MATERIAL FOR THE TASK =
- - -

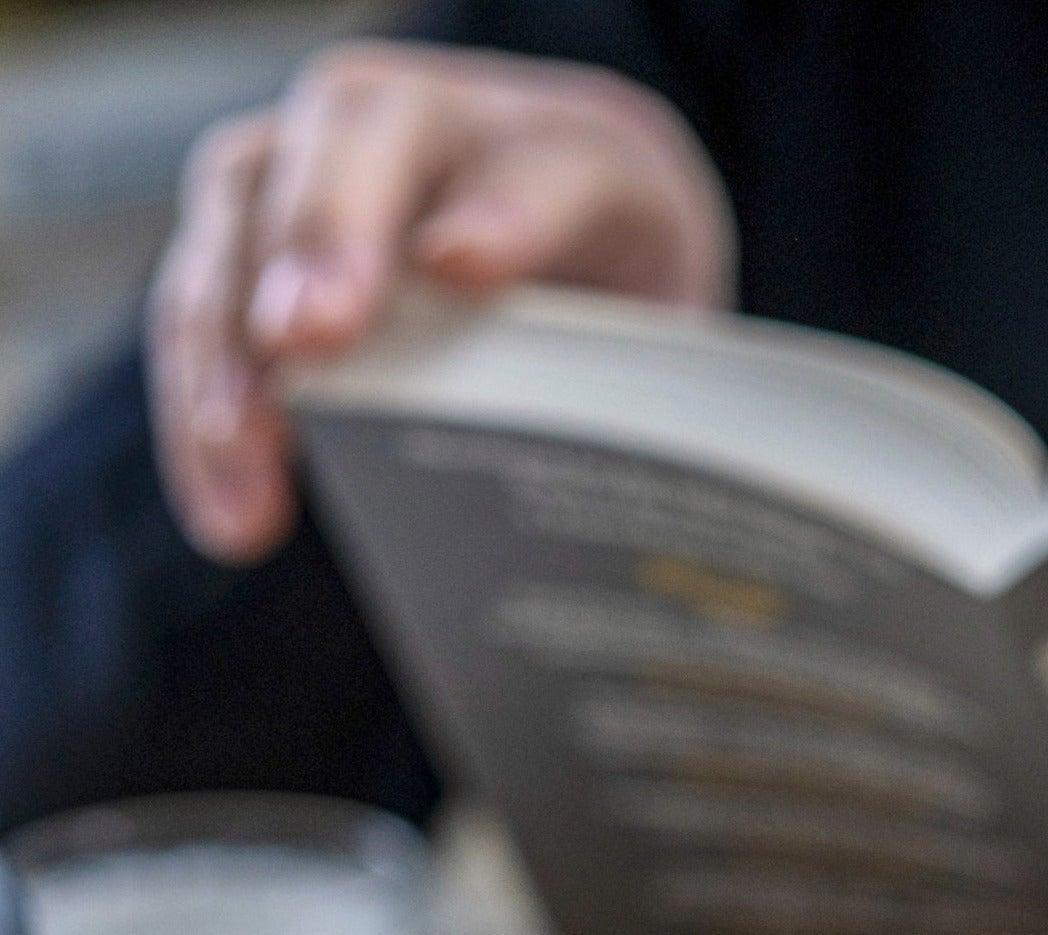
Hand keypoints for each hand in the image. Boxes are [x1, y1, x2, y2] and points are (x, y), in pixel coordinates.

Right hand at [148, 40, 735, 563]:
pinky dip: (204, 397)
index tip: (458, 267)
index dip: (506, 215)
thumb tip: (594, 519)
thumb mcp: (662, 355)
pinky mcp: (255, 214)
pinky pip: (204, 291)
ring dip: (232, 342)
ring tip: (243, 463)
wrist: (569, 255)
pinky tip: (227, 502)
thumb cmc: (620, 320)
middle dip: (327, 238)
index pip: (547, 167)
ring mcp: (329, 152)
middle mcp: (439, 120)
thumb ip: (635, 397)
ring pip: (248, 203)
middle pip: (362, 137)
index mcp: (578, 151)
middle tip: (305, 343)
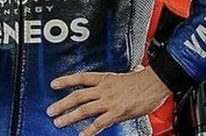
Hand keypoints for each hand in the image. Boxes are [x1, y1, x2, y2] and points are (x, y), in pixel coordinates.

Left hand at [47, 67, 170, 135]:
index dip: (65, 81)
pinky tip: (82, 135)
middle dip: (62, 104)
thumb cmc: (141, 80)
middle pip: (77, 96)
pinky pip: (100, 123)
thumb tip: (107, 82)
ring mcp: (109, 101)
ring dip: (69, 117)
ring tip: (59, 122)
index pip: (79, 78)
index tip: (53, 84)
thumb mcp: (120, 76)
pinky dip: (89, 130)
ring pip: (84, 110)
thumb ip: (110, 82)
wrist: (155, 82)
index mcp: (103, 78)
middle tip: (50, 111)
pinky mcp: (117, 113)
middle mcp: (103, 89)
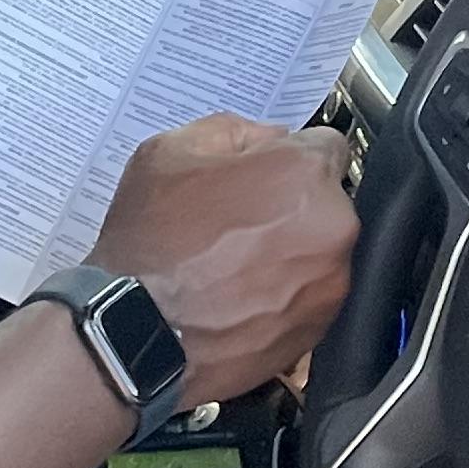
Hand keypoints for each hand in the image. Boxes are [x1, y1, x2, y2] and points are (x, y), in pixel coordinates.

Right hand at [93, 115, 355, 408]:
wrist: (135, 335)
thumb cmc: (151, 247)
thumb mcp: (170, 152)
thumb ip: (234, 132)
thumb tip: (266, 141)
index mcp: (304, 173)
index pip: (326, 145)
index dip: (291, 157)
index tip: (269, 173)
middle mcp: (333, 227)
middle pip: (325, 203)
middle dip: (291, 207)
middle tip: (238, 223)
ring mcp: (331, 284)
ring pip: (319, 254)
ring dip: (289, 254)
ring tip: (233, 266)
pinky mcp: (319, 329)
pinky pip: (309, 299)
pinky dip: (284, 296)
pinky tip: (239, 298)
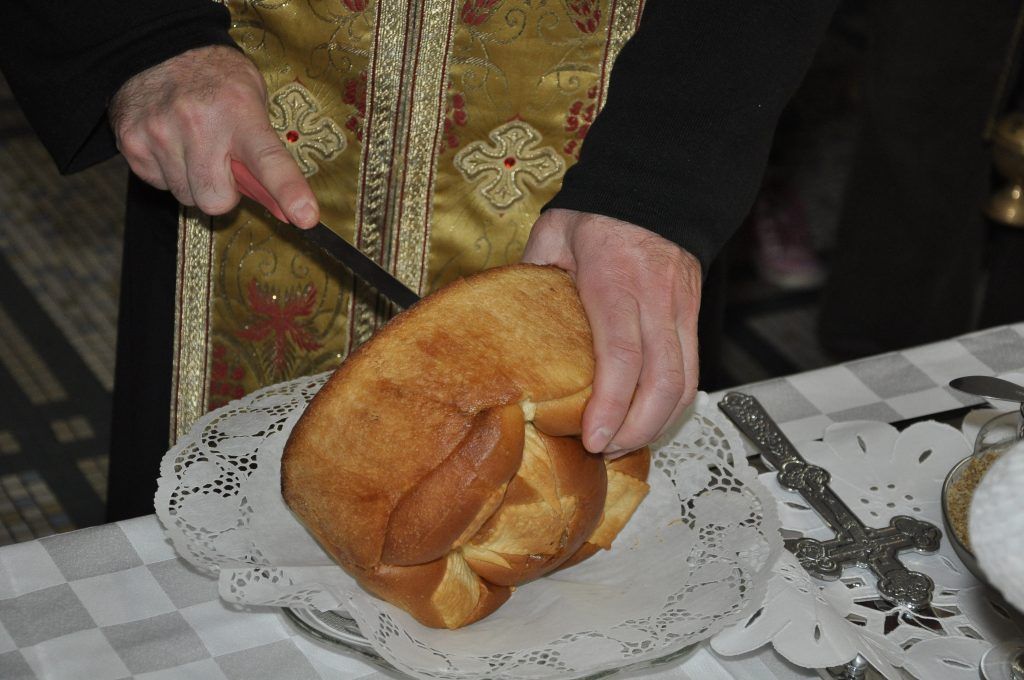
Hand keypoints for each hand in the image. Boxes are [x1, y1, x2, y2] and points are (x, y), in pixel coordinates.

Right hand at [109, 45, 318, 226]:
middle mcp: (198, 123)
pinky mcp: (132, 144)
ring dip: (195, 182)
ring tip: (194, 147)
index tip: (305, 217)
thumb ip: (267, 155)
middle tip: (222, 166)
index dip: (289, 191)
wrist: (156, 46)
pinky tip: (172, 144)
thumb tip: (289, 212)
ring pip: (187, 197)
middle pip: (216, 199)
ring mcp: (160, 133)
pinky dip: (169, 173)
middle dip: (223, 193)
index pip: (269, 161)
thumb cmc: (216, 81)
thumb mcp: (252, 103)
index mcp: (240, 112)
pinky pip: (160, 185)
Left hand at [521, 208, 701, 454]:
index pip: (621, 357)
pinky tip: (647, 420)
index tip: (592, 438)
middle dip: (637, 429)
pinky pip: (692, 372)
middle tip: (606, 451)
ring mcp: (681, 311)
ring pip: (685, 384)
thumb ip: (531, 276)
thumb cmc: (600, 213)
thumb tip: (503, 318)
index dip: (610, 406)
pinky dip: (672, 405)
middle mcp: (656, 302)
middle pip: (662, 382)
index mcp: (614, 283)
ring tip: (624, 444)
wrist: (658, 186)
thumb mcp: (554, 235)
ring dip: (658, 424)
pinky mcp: (694, 317)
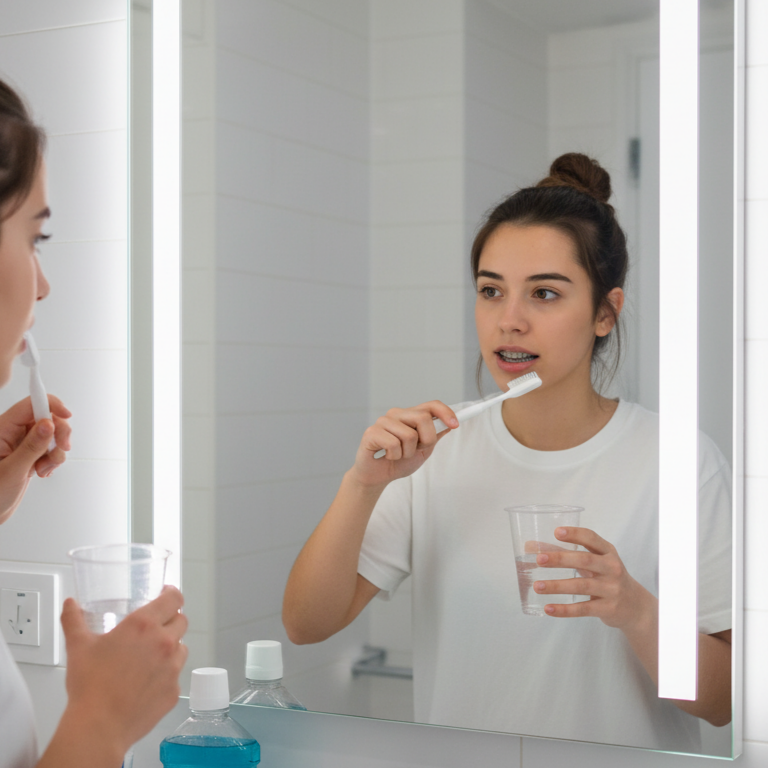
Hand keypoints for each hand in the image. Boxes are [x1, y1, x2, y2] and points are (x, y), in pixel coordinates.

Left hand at [0, 395, 71, 524]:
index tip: (66, 414)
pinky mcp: (31, 454)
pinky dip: (54, 460)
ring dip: (56, 452)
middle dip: (59, 433)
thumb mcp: (11, 470)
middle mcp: (14, 432)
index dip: (50, 404)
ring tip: (44, 468)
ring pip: (53, 434)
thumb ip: (31, 446)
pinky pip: (51, 448)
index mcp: (3, 429)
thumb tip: (48, 424)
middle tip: (61, 449)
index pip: (31, 404)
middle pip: (47, 417)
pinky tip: (43, 471)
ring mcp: (24, 443)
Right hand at [60, 587, 187, 754]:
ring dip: (171, 647)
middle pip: (182, 620)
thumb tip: (70, 605)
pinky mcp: (173, 689)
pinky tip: (147, 681)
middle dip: (171, 619)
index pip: (174, 599)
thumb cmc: (90, 685)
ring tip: (149, 656)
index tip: (166, 594)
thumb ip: (74, 620)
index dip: (172, 594)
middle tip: (156, 626)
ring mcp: (173, 667)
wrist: (98, 726)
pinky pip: (176, 675)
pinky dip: (166, 674)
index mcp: (145, 625)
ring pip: (181, 647)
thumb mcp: (78, 646)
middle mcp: (164, 642)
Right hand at [350, 401, 458, 486]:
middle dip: (426, 440)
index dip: (445, 412)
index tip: (455, 425)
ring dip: (408, 453)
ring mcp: (383, 422)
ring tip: (398, 455)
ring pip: (409, 435)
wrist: (377, 477)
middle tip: (415, 450)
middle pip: (423, 418)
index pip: (431, 405)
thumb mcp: (423, 450)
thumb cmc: (398, 462)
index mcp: (410, 415)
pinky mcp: (371, 432)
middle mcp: (396, 414)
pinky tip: (387, 457)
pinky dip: (394, 456)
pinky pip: (393, 444)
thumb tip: (450, 424)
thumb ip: (435, 436)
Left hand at [532, 526, 654, 629]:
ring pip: (581, 586)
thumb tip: (530, 546)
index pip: (592, 538)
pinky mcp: (608, 608)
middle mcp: (612, 568)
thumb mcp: (594, 562)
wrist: (636, 606)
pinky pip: (583, 609)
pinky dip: (564, 609)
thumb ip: (565, 553)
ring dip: (557, 586)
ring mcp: (611, 589)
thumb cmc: (608, 577)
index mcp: (607, 552)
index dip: (575, 534)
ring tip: (537, 586)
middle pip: (585, 561)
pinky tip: (548, 608)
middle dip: (561, 559)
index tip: (557, 532)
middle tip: (539, 559)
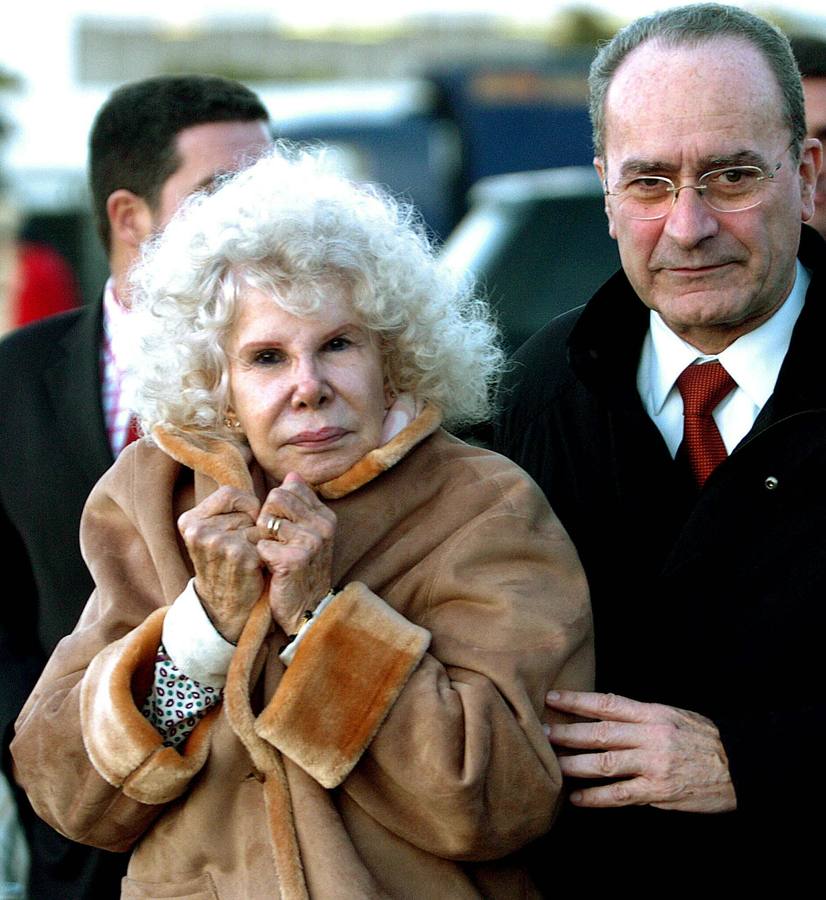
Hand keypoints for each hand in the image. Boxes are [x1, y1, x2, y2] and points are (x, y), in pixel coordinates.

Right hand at [178, 486, 262, 641]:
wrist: (225, 605)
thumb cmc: (227, 562)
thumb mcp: (216, 530)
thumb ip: (231, 505)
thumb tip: (288, 476)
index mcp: (190, 520)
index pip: (230, 492)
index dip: (245, 506)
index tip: (243, 524)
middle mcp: (199, 530)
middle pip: (247, 509)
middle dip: (252, 527)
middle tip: (240, 550)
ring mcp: (219, 543)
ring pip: (258, 525)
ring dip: (261, 541)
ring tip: (247, 558)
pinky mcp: (240, 556)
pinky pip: (266, 541)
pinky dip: (267, 553)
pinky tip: (255, 567)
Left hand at [256, 472, 335, 634]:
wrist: (307, 610)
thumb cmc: (301, 570)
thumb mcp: (306, 534)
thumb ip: (299, 503)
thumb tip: (292, 475)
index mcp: (325, 516)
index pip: (290, 488)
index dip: (276, 507)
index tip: (281, 528)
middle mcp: (322, 526)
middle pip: (277, 498)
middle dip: (266, 518)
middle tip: (273, 542)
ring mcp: (311, 542)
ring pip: (267, 521)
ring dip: (262, 540)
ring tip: (274, 557)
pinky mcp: (294, 560)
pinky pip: (262, 545)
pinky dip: (261, 558)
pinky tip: (272, 570)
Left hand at [545, 690, 736, 812]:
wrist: (742, 765)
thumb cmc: (704, 738)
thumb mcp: (674, 715)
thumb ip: (640, 715)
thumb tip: (605, 713)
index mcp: (652, 713)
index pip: (607, 704)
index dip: (577, 701)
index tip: (553, 698)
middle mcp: (650, 736)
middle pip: (599, 733)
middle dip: (567, 732)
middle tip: (541, 731)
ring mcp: (653, 765)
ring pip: (604, 764)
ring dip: (574, 764)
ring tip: (552, 763)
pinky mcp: (659, 791)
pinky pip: (620, 795)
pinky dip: (596, 797)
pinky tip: (577, 798)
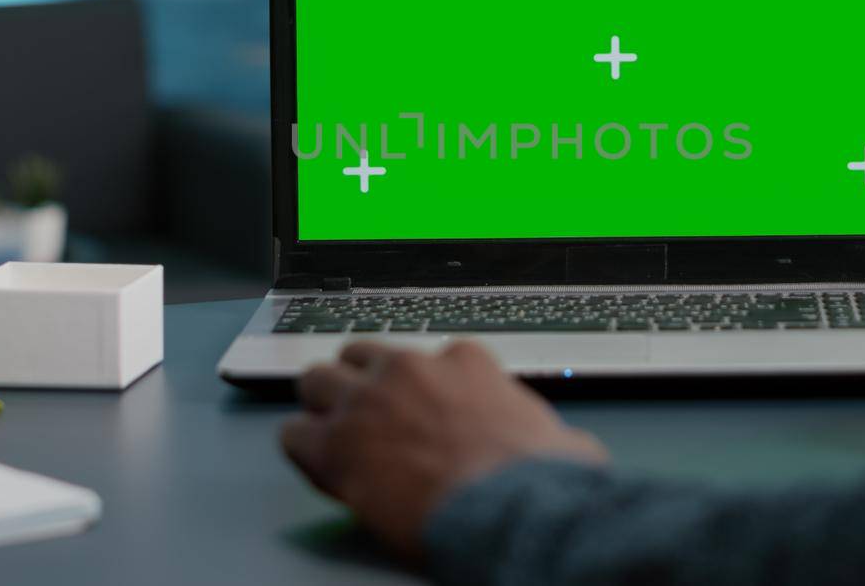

- - -

AIM OF THE EXERCISE =
Copy nothing past the line containing "index pip: (269, 161)": reproduce every line from the start of the records up to it, skipping pictures.

TASK ANSWER =
Hand keypoints for each hand in the image. Boxes are [x1, y1, x2, y2] and points are (x, y), in pixel coordinates.

Right hand at [148, 40, 735, 563]:
pinky dip: (204, 397)
index tip: (458, 267)
index dip: (506, 215)
thumb tip: (594, 519)
thumb mcp: (662, 355)
pinky mcp: (255, 214)
pinky pip: (204, 291)
ring dip: (232, 342)
ring tip: (243, 463)
wrist: (569, 255)
pinky tip: (227, 502)
thumb cmc: (620, 320)
middle dip: (327, 238)
index pip: (547, 167)
ring mcp: (329, 152)
middle mcp: (439, 120)
thumb ip: (635, 397)
ring pip: (248, 203)
middle pip: (362, 137)
index mcp: (578, 151)
middle tip: (305, 343)
Hand keypoints for each hand in the image. Boxes are [x1, y1, x2, y2] and points are (x, y), in pixel coordinates.

Left hand at [47, 67, 170, 135]:
index dip: (65, 81)
pinky tip: (82, 135)
middle dip: (62, 104)
thumb cmc: (141, 80)
middle pip: (77, 96)
pinky pip: (100, 123)
thumb tip: (107, 82)
ring mcp: (109, 101)
ring dip: (69, 117)
ring tip: (59, 122)
index pip: (79, 78)
index tip: (53, 84)
thumb mcp: (120, 76)
pinky dip: (89, 130)
ring pip: (84, 110)
thumb ip: (110, 82)
wrist: (155, 82)
index mcp: (103, 78)
middle tip: (50, 111)
pinky mcp: (117, 113)
middle mcp: (103, 89)
Hand keypoints for each hand in the image. Boxes are [x1, y1, x2, y2] and points are (x, y), in pixel coordinates.

Right hand at [93, 115, 355, 408]:
wrist: (135, 335)
thumb cmc: (151, 247)
thumb mcp: (170, 152)
thumb ip: (234, 132)
thumb tip: (266, 141)
index mcp: (304, 173)
index pip: (326, 145)
index dip: (291, 157)
index tip: (269, 173)
middle mcp: (333, 227)
middle pip: (325, 203)
middle dip: (291, 207)
middle tip: (238, 223)
ring mcp: (331, 284)
ring pip: (319, 254)
ring dip: (289, 254)
ring tip: (233, 266)
pinky mcp: (319, 329)
pinky pip: (309, 299)
pinky dip: (284, 296)
pinky tip: (239, 298)
Hand keypoints for each hand in the image. Boxes are [x1, y1, x2, y2] and points are (x, y), in pixel coordinates.

Right hand at [109, 45, 318, 226]:
middle mcp: (198, 123)
pinky mcp: (132, 144)
ring dip: (195, 182)
ring tip: (194, 147)
index tip: (305, 217)
thumb ip: (267, 155)
middle tip: (222, 166)
index dip: (289, 191)
wrist: (156, 46)
pinky tip: (172, 144)
thumb tip: (289, 212)
ring pip: (187, 197)
middle pip: (216, 199)
ring mcp: (160, 133)
pinky dip: (169, 173)
middle dip: (223, 193)
index pip: (269, 161)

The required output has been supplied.